• **Exercise brief**
Lines holding the string "their" are the ones to copy; find them all in the data.

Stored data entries

- - - - -

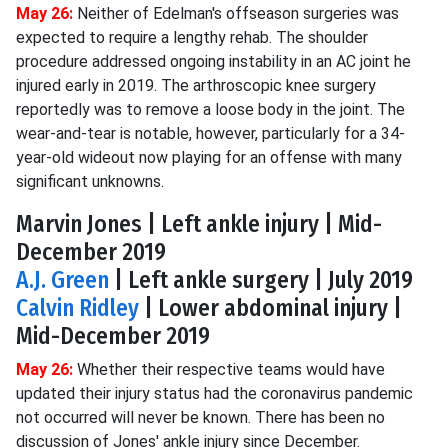
May 26:
Neither of Edelman's offseason surgeries was
expected to require a lengthy rehab. The shoulder
procedure addressed ongoing instability in an AC joint he
injured early in 2019. The arthroscopic knee surgery
reportedly was to remove a loose body in the joint. The
wear-and-tear is notable, however, particularly for a 34-
year-old wideout now playing for an offense with many
significant unknowns.
Marvin Jones | Left ankle injury | Mid-
December 2019
A.J. Green
| Left ankle surgery | July 2019
Calvin Ridley
| Lower abdominal injury |
Mid-December 2019
May 26:
Whether their respective teams would have
updated their injury status had the coronavirus pandemic
not occurred will never be known. There has been no
discussion of Jones' ankle injury since December.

- - - - -

• **Response box**
Whether their respective teams would have
updated their injury status had the coronavirus pandemic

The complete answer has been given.